What is the risk of cardio- and cerebrovascular morbidity and mortality among women in the general population?

Heart disease is the leading cause of death in U.S. females, stroke is the third, and more than 70% of women aged 40–60 have at least one cardiovascular risk factor (1, 2). Together heart disease and stroke account for more deaths than all cancers combined, at a direct cost of $213 billion to the U.S. economy in 2015 (3). Despite these sobering statistics, only 21% of women report discussing their personal risk with a physician, though women who know another woman with cardiovascular disease, like the patient described here, are substantially more likely to discuss cardiovascular health with a physician than those who do not (2).

Women are consistently less likely than men to receive guideline-indicated diagnostic testing and therapies for the primary and secondary prevention of cardiovascular disease (4). Sex-specific gaps in health care quality and equity have been delineated in an attempt to identify strategic pathways to improve the cardiovascular health of women and reverse alarming increases in morbidity and mortality that have emerged, especially among racial and ethnic minority women (3, 5). Physician education is a critical component of this strategy; only a minority of primary care physicians and cardiologists feel extremely well prepared to assess cardiovascular risk in women (2). Through this case, we will discuss the traditional and unique cardiovascular risk factors that affect women, and demonstrate a personalized approach to the identification and treatment of cardiovascular risk in a woman.

## [Tasks and exercises]
1/ From the passage on women's cardiovascular risk, print the text starting at "Heart disease is" and ending at "do not (2).".
2/ According to the passage on women's cardiovascular risk, what percentage of women report discussing their personal risk with a physician?

Stored data entries:

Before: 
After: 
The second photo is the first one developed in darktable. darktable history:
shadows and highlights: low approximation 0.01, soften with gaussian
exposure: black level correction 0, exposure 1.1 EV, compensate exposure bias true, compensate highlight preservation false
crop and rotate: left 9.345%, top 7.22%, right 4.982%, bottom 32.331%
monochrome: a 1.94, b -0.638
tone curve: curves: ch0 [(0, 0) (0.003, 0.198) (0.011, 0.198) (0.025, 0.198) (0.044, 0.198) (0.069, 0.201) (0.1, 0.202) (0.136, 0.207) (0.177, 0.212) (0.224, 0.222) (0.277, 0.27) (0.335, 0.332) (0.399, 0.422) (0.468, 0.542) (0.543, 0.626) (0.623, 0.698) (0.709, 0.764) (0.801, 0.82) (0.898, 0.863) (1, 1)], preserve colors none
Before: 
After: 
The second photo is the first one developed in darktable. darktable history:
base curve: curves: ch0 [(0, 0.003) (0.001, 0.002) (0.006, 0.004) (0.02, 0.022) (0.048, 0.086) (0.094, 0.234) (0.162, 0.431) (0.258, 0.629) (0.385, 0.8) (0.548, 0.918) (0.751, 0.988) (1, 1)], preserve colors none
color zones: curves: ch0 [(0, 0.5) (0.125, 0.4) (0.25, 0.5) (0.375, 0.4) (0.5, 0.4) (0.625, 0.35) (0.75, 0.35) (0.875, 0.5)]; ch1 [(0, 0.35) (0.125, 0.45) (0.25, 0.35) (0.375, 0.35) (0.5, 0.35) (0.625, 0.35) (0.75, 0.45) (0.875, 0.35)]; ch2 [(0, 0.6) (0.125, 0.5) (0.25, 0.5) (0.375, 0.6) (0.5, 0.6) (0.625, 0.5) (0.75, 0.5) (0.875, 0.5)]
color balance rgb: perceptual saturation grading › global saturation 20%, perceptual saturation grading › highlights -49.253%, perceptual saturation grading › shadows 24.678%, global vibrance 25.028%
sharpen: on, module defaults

## [Your responses]
1/
Heart disease is the leading cause of death in U.S. females, stroke is the third, and more than 70% of women aged 40–60 have at least one cardiovascular risk factor (1, 2). Together heart disease and stroke account for more deaths than all cancers combined, at a direct cost of $213 billion to the U.S. economy in 2015 (3). Despite these sobering statistics, only 21% of women report discussing their personal risk with a physician, though women who know another woman with cardiovascular disease, like the patient described here, are substantially more likely to discuss cardiovascular health with a physician than those who do not (2).

2/ Only 21% of women.